Government workers will already be praised by Obama administration Cabinet officials in Washington on Thursday. Labor Secretary Thomas Perez, Office of Personnel Management Director Katherine Archuleta and others will speak about “the value of government service and the dedicated men and women who deliver that value on behalf of the American people every day.”

federal government worker appreciation

The Obama administration is celebrating government workers this week. What are your plans? (AP Photo/Susan Walsh)

But the Public Employees Roundtable, a coalition of public sector unions and other groups “working to promote public service recognition and careers,” suggested several others steps that can be taken to praise government workers. The group has launched a website, PublicServiceRecognitionWeek.org, which includes a detailed guide explaining how to celebrate Public Service Recognition Week (PSRW).

“Many of the ideas are simple, fun and inexpensive,” the guide says. “Others require more coordination, planning and preparation. Whatever you do, it’s a step toward public servants recieving [sic] the respect and appreciation they deserve.”

The guide encourages people to help “connect and educate citizens nationwide to the work of their government.” It says the goal of this week is to connect people to their government, improve the morale of federal workers, and “help inspire a new generation of public servants.”

The goals of the week, according to the guide, are to get people to realize the “important work” government workers do, that public employees “deserve thanks for working diligently on our behalf,” and that “government service is public service.”

The guide suggests having high school teachers talk about the importance of government workers, and it says the Public Employees Roundtable has created a booklet explaining how this can be done.

“The free booklet contains unique and interactive learning projects, games and discussion ideas to get students thinking and talking about the role and process of government and the responsibilities inherent in citizenship,” the guide says.

Creating an exhibit within a government agency is another way to celebrate government workers. “Use interactive and informative display,” the guide suggests. “These can include fire trucks, police cars, the canine corps or large scale models. It’s a good idea to also involve agency choirs and bands who can be a crowd-pleaser and attract visitors to the event.”

The guide says people should also consider handing out awards or proclamations for government employees who have “served a distinguished career in public service,” and those who volunteer their time.

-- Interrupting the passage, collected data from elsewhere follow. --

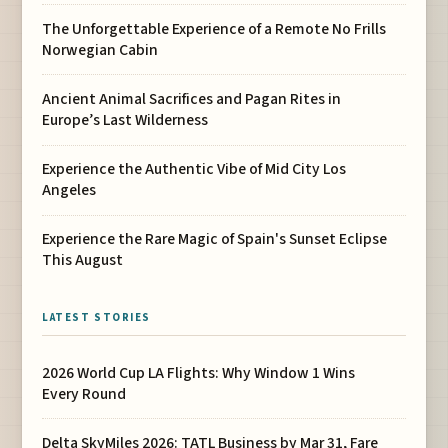
The Unforgettable Experience of a Remote No Frills
Norwegian Cabin
Ancient Animal Sacrifices and Pagan Rites in
Europe’s Last Wilderness
Experience the Authentic Vibe of Mid City Los
Angeles
Experience the Rare Magic of Spain's Sunset Eclipse
This August
LATEST STORIES
2026 World Cup LA Flights: Why Window 1 Wins
Every Round
Delta SkyMiles 2026: TATL Business by Mar 31, Fare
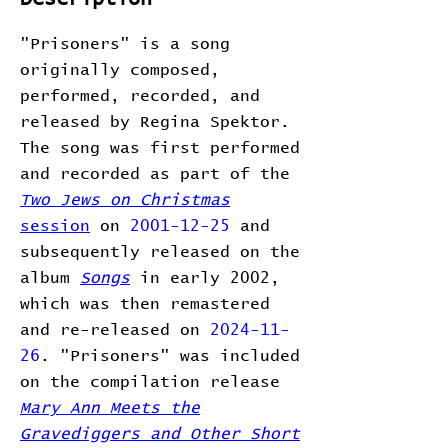
"Prisoners" is a song
originally composed,
performed, recorded, and
released by Regina Spektor.
The song was first performed
and recorded as part of the
Two Jews on Christmas
session
on
2001-12-25
and
subsequently released on the
album
Songs
in early 2002,
which was then remastered
and re-released on
2024-11-
26
. "Prisoners" was included
on the compilation release
Mary Ann Meets the
Gravediggers and Other Short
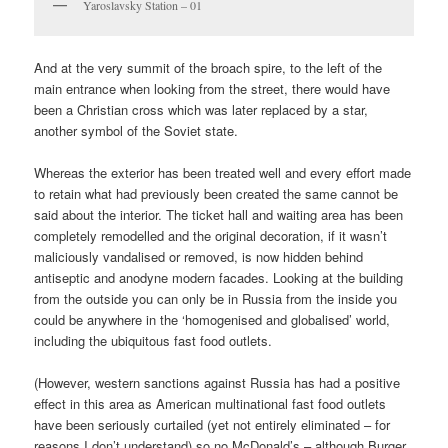
Yaroslavsky Station – 01
And at the very summit of the broach spire, to the left of the
main entrance when looking from the street, there would have
been a Christian cross which was later replaced by a star,
another symbol of the Soviet state.
Whereas the exterior has been treated well and every effort made
to retain what had previously been created the same cannot be
said about the interior. The ticket hall and waiting area has been
completely remodelled and the original decoration, if it wasn’t
maliciously vandalised or removed, is now hidden behind
antiseptic and anodyne modern facades. Looking at the building
from the outside you can only be in Russia from the inside you
could be anywhere in the ‘homogenised and globalised’ world,
including the ubiquitous fast food outlets.
(However, western sanctions against Russia has had a positive
effect in this area as American multinational fast food outlets
have been seriously curtailed (yet not entirely eliminated – for
reasons I don’t understand) so no McDonald’s – although Burger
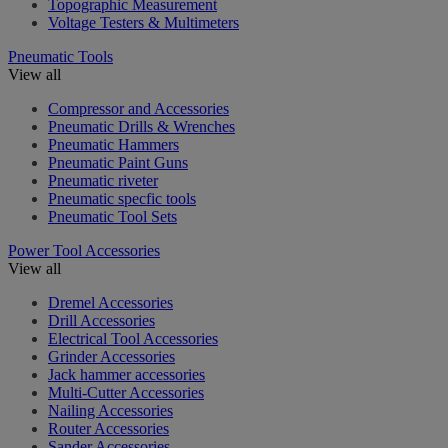
Topographic Measurement
Voltage Testers & Multimeters
Pneumatic Tools
View all
Compressor and Accessories
Pneumatic Drills & Wrenches
Pneumatic Hammers
Pneumatic Paint Guns
Pneumatic riveter
Pneumatic specfic tools
Pneumatic Tool Sets
Power Tool Accessories
View all
Dremel Accessories
Drill Accessories
Electrical Tool Accessories
Grinder Accessories
Jack hammer accessories
Multi-Cutter Accessories
Nailing Accessories
Router Accessories
Sander Accessories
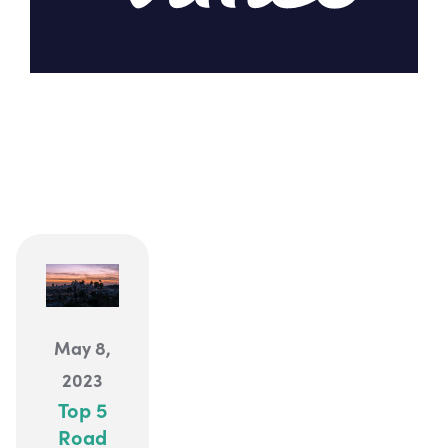
EXPLORE
May 8,
2023
Top 5
Road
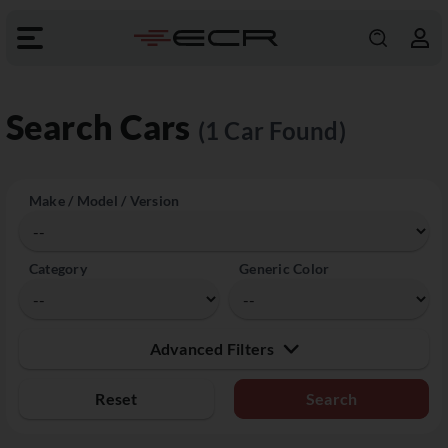
Search Cars
(1 Car Found)
Make / Model / Version
Category
Generic Color
Advanced Filters
Reset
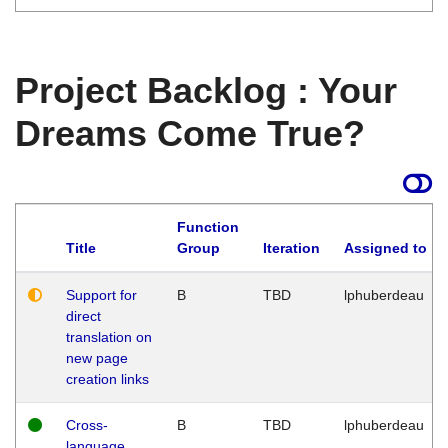
Project Backlog : Your
Dreams Come True?
Function
Title
Group
Iteration
Assigned to
Support for
B
TBD
lphuberdeau
direct
translation on
new page
creation links
Cross-
B
TBD
lphuberdeau
language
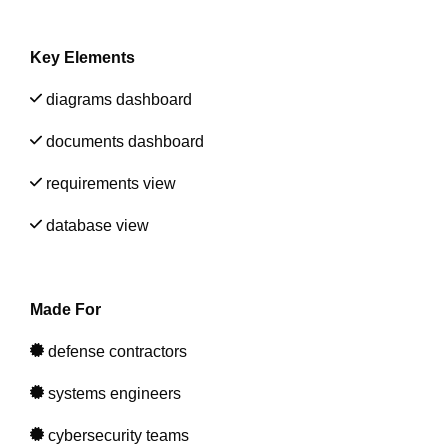
Artificial Intelligence
On-Premise
More Resources
Government Reference Architectures
Key Elements
Standard Operating Procedures
Pricing and Licensing
Data Management
diagrams dashboard
Features Overview
Create a free account
documents dashboard
Compliance Frameworks
requirements view
All Templates
database view
Made For
defense contractors
systems engineers
cybersecurity teams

And, it suggests asking businesses to donate gifts or prizes for government workers or offering discounts, and asking museums and zoos to offer free admission to government workers and their families.

Other ways to appreciate government workers, according to the guide, are creating online “thank you” cards, presenting employees with a certificate of gratitude, and holding an appreciation breakfast, picnic or ice cream social.

The federal government employed 4.3 million people in 2012. Most of those — 2.7 million — worked in the federal civil service, while 1.5 million were part of the military. Another 64,000 work in the legislative and judicial branches of government.

Obama’s cabinet wrote a letter to honor government workers earlier this week that says people working in government have “answered a call to serve our country,” and should be thanked.

“Most Americans probably will never know the air traffic controllers who safely guide their airplane’s takeoff and landing, or the food inspectors who test fresh fruits and meats for harmful bacteria,” they wrote. “Throughout the week of May 4-10, we celebrate Public Service Recognition Week to publicly honor all the men and women who dedicate their careers — and sometimes their lives — to keep others safe and provide the common needs of our society.”